|By Roger Strukhoff||
|July 6, 2014 09:28 PM EDT||
As Conference Chair of @ThingsExpo, I have the good fortune to get exposed to a lot of forward thinking and research about the IoT.
I just read an interesting report on the IoT from the UK's Vodafone. This telco giant—the world's second largest, its 400+ million subscribers sandwiched betweeo two Chinese Leviathans—stands to benefit immensely from th use of 4G communications and beyond as the IoT evolves globally.
The report equates the terms M2M with IoT for the most part, at one point conceding that perhaps M2M is the “plumbing” of the IoT.
Semantics aside, Vodafone's report shows an aggressively expanding Internet of Things. It also says the Americas are lagging in general, as fast-paced Asia and even sluggish Europe are marching inexorably to a future suffused with the IoT.
To wit, Africa, Asia, and the Middle East more than doubled its percentage of IoT adoption, from 12% to 27% over just the past year, according to the report. In contrast, Europe jumped from 11% to 21% and the Americas from 13% to 17%.
The report is based on interviews with more than 600 executives in 14 countries. In the Americas, those countries were the United States and Brazil. Europe's interviewees were in Germany, the UK, the Netherlands, Italy, and Spain. The rest of the world included Turkey, South Africa, China, India, South Korea, Japan, and Australia.
Vodafone also found that an astounding 55% of the companies it surveyed are either already incoporating M2M or plan to do so in two years. It thus anticipates that more than half of companies will have an M2M project in place by 2016.
A Different View
One could no doubt create different sets of numbers by querying executives from a broader set of countries. Our research at the Tau Institute – which relies on overall statistics rather than pesonal interviews – finds that the United States lags many countries in the Americas, with Brazil lagging further. Including Canada, Costa Rica, Chile, and Uruguay, for example, would show a brighter picture.
The Vodafone survey did incorporate what we see as a more representative set of nations in the other two regions, although again, the inclusion of Baltic and Eastern European nations on the one hand, and Ghana, Senegal, and some East African nations on the other would show a different picture.
That said, the Vodafone survey concentrated on countries with large populations, for the most part, and seems to provide a credible way for technology companies, business executives, government and NGO leaders, and investors to view the IoT on a global basis.

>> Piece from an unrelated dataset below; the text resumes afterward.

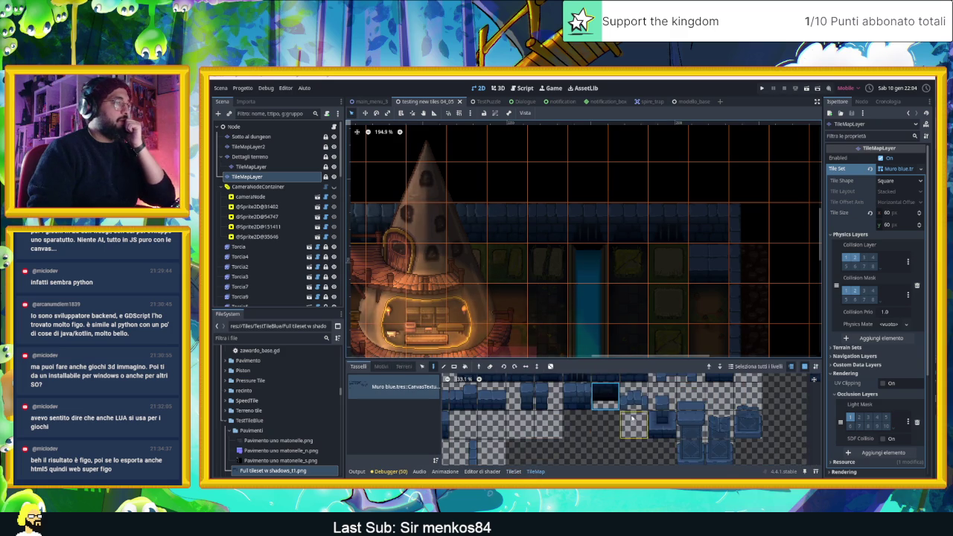
Paint the blue stone wall tile onto a dungeon map cell.
left_click(592, 258)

The survey identified several key triggers for companies to move to an M2M project: cost savings via automation, the opportunity for innovation, process and productivity improvements, end-user demand, and declining costs of the technology involved.
There is much more. It's called the Vodafone M2M Barometer Report 2014. It provides great food for thought, and to me, a sense of urgency. I am committed to the long-term with my IoT2040 thinking, but it's clear, whether this report is optimistic for the countries it surveyed as well as the world as a whole, that the IoT is upon us and growing dynamically.